7 giugno 2026 aggiornato da: Pernilla Lagergren, Karolinska Institutet

REcovery After Cancer Application (RECapp) - Personalised Support After Surgery for Oesophageal and Gastric Cancer Patients

The RECapp study is a clinical trial evaluating a digital tool designed to support patients recovering from surgery for oesophageal or stomach cancer. The goal is to reduce symptoms and improve quality of life during recovery.

Each year in Sweden, around 1,400 people are diagnosed with these cancers. Although more people are surviving thanks to better treatments, recovery after surgery is often long and challenging, with lasting physical and emotional effects. At the same time, healthcare systems are under pressure to provide long-term support.
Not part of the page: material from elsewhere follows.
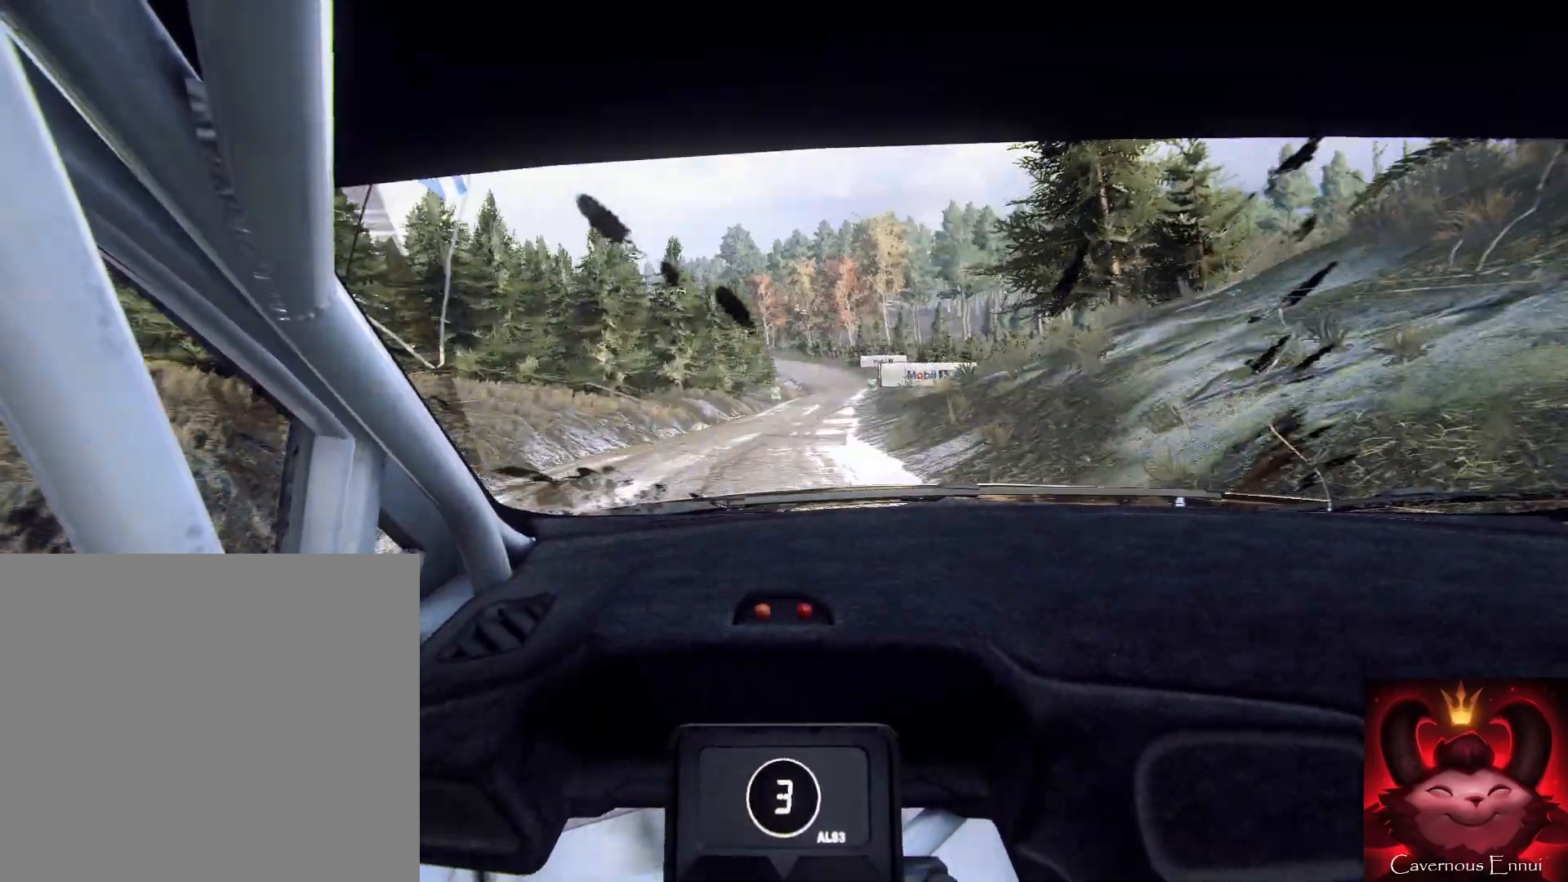
{"buttons": [], "left_stick": "center", "right_stick": "up", "events": [[33, "right_stick", "up"]]}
RECapp is a digital platform developed together with patients and healthcare professionals. It includes a mobile app for patients and a web portal for healthcare staff. Patients can track their symptoms, receive personalised self-care advice, and get guidance on when to contact healthcare. Healthcare providers can follow patients' progress remotely.

In this study, 250 patients from across Sweden will take part. They will be randomly assigned to either standard care or standard care plus RECapp. Participants will be followed for six months after surgery, and their symptoms and quality of life will be regularly assessed through questionnaires.
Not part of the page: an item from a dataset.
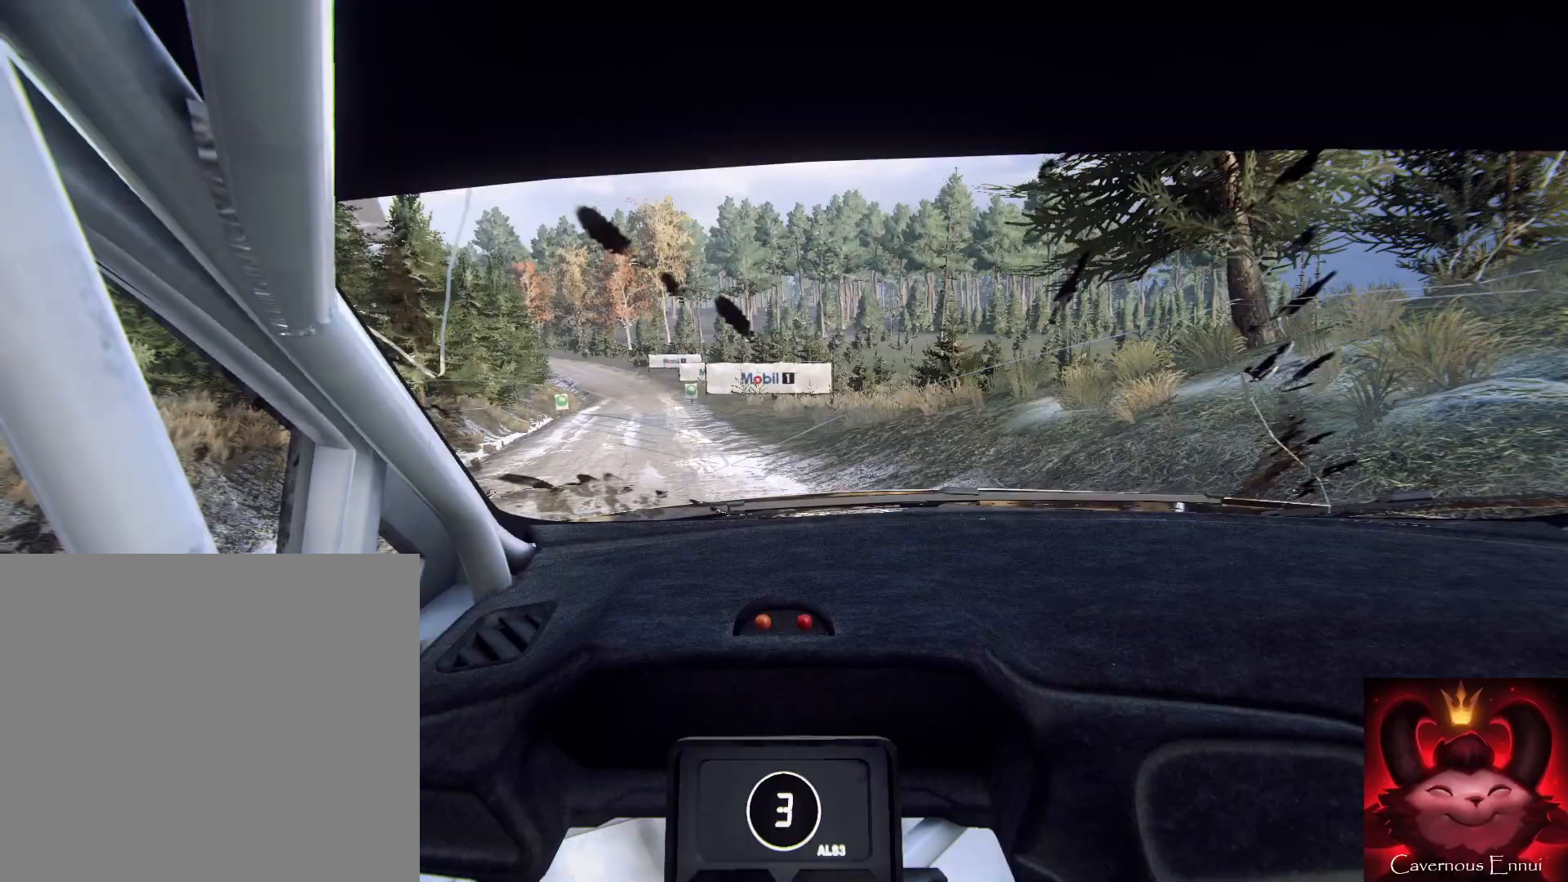
{"buttons": [], "left_stick": "center", "right_stick": "up", "events": [[33, "left_stick", "down-left"], [367, "left_stick", "center"]]}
If RECapp proves effective, it could become part of future cancer care in Sweden-helping patients feel better supported while also making care more efficient.

Panoramica dello studio

Stato

Non ancora reclutamento

Intervento / Trattamento

Descrizione dettagliata

The overall aim of the clinical trial is to evaluate the digital RECapp-platform, intended to reduce symptom burden and improve quality of life for patients who have undergone surgery with curative intent for oesophageal or gastric cancer.

In Sweden, approximately 1,400 patients, predominantly older men, are diagnosed with oesophageal or gastric cancer each year. Despite the poor prognosis of these cancer diagnoses, the number of survivors is increasing due to improved treatment options. When a curative approach is pursued, extensive, resectional surgery is usually performed, often in combination with oncological treatment. After surgery, recovery can be long, difficult, and incomplete, with reduced quality of life on a physical, psychological, and social level.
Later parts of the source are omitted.